In Request No. 2, Marriott then demanded that Chicago:
2. Produce all documents and communications related to any investigation you conducted into the Data Security incident, including but not limited to the investigation file for the Pre-suit Investigation. For purposes of this Request, "investigation file" includes all documents and communications that you created, sent, received, obtained, or relied upon during or in connection with the Pre-suit Investigation.
Chicago responded the same way as it had responded to the first Request, i.e., " Plaintiffs will provide non-privileged documents in its possession, custody or control that are responsive to this request."
Marriott considered this a paltry response to these two requests and sought clarification. Letter of September 1, 2020, at 2. Chicago responded: "with the exception of a limited number of privileged and otherwise protected documents for which it will provide a log," it "is not withholding any documents or communications with the Department of Business Affairs and Consumer Protection regarding the Marriott data security incident." Id.

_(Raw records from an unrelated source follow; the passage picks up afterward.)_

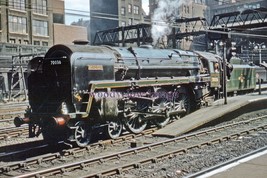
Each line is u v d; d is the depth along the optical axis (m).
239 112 18.08
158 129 14.63
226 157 9.66
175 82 15.67
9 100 32.47
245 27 38.25
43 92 11.94
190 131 13.73
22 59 39.88
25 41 48.91
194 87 17.27
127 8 73.44
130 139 12.88
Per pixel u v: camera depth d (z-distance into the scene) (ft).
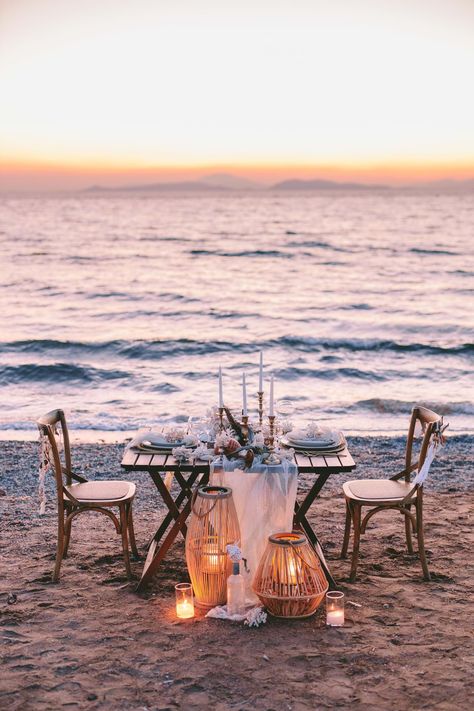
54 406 45.32
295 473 14.94
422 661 12.62
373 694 11.63
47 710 11.24
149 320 87.04
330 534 19.19
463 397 48.60
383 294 112.57
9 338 71.77
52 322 84.69
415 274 141.69
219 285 124.36
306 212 535.19
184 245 225.15
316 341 69.82
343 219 409.90
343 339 69.10
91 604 14.90
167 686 11.89
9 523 20.22
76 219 427.33
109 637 13.47
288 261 173.27
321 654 12.85
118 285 121.80
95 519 20.58
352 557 15.99
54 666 12.49
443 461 28.22
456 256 181.06
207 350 67.10
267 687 11.83
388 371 57.57
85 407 44.93
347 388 51.75
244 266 161.79
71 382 53.21
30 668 12.42
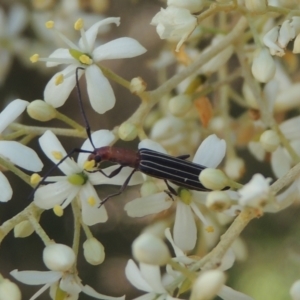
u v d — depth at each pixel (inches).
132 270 5.7
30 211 5.9
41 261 7.7
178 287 5.8
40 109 6.1
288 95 6.7
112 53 6.1
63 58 6.1
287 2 6.5
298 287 5.6
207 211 6.6
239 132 6.9
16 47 7.6
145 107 6.2
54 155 5.9
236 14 6.9
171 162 5.9
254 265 7.5
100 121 7.9
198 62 6.3
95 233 7.7
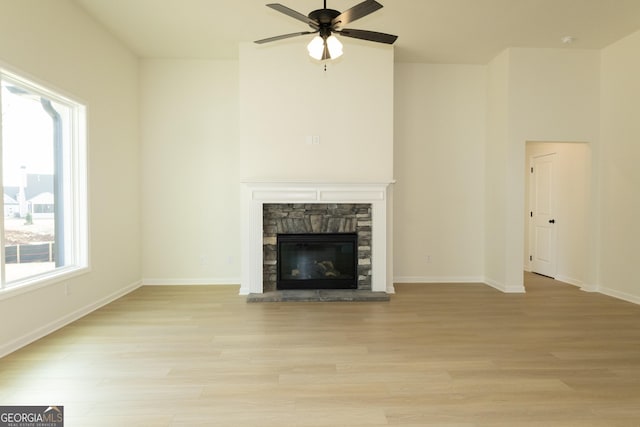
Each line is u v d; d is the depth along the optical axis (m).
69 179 3.90
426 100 5.48
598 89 5.00
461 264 5.56
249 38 4.62
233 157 5.36
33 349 2.98
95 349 2.99
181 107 5.31
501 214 5.08
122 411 2.10
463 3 3.79
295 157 4.77
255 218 4.63
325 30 2.75
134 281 5.11
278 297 4.44
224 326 3.56
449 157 5.52
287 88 4.75
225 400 2.23
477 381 2.47
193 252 5.39
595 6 3.86
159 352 2.94
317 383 2.44
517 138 4.95
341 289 4.80
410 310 4.11
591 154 5.02
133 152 5.08
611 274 4.82
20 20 3.02
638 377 2.54
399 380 2.48
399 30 4.39
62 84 3.56
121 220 4.75
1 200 2.92
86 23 3.96
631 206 4.56
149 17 4.08
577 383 2.45
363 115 4.80
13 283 3.08
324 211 4.79
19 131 3.24
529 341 3.19
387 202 4.87
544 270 6.13
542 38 4.63
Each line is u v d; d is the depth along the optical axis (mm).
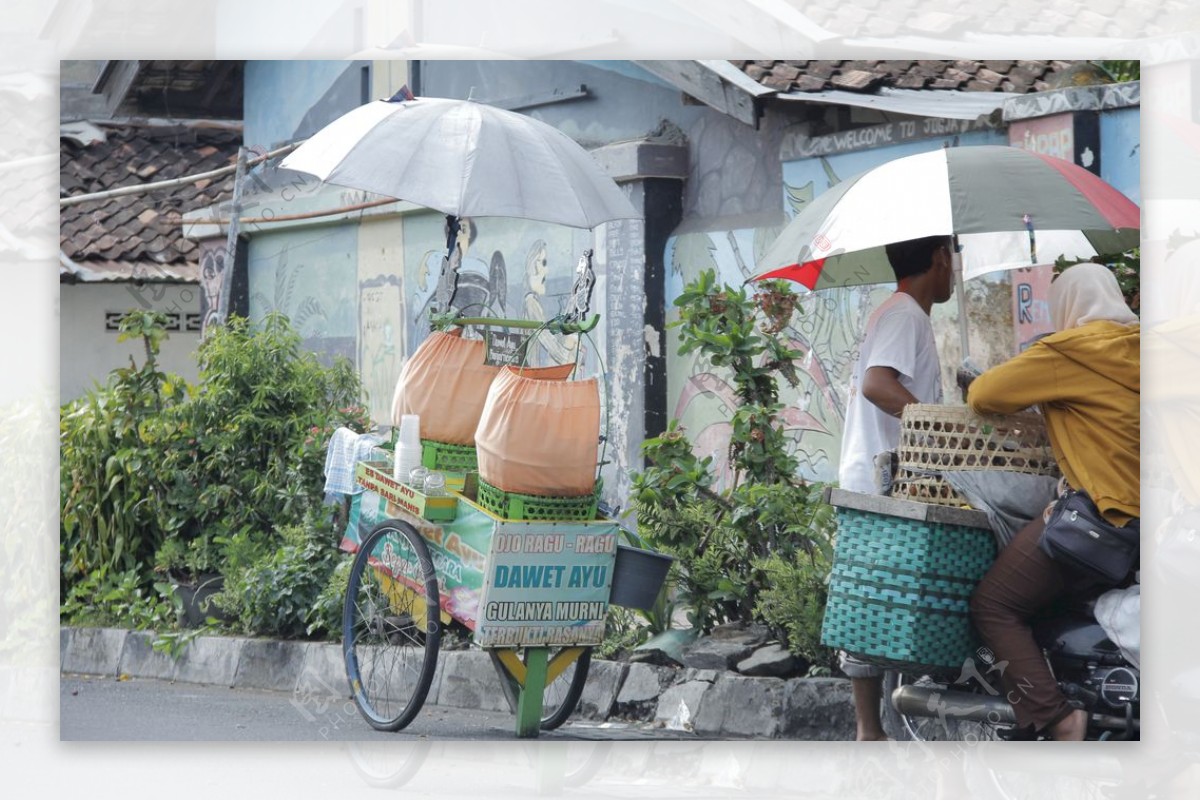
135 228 18531
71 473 11727
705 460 9047
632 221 12430
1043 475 6395
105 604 11648
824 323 11078
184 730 8547
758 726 7953
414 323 15070
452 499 7512
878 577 6363
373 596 8227
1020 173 6832
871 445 7469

Therefore, Marriott wonders whether it got all the documents it was entitled to or only the documents from the one Chicago agency Chicago specified. Chicago had responded that it made sense to focus on that agency's documents because it handles matters such as the data breach in this case. Letter of September 25, 2020, at 1.
Perhaps, but it still seems possible that other agencies may have documents that fall within the two requests. Marriott is entitled to know that.
I appreciate that Chicago tries to meet Marriott's concern by stating in its letter that: " "[n]evertheless, the City confirms here again that it is not withholding any documents or other information related to this matter except as will be identified in its privilege log." Letter of September 25, 2020, at 1.
Close, but not close enough to meet Marriott's concerns. In my view, Chicago has to state whether its production is complete, i.e., that there are no other documents, wherever they may be located, that are responsive to the two Requests for Production. If I am reading Chicago's September 25, 2020 letter correctly, it seems to be insisting that is was it meant—there are no other documents.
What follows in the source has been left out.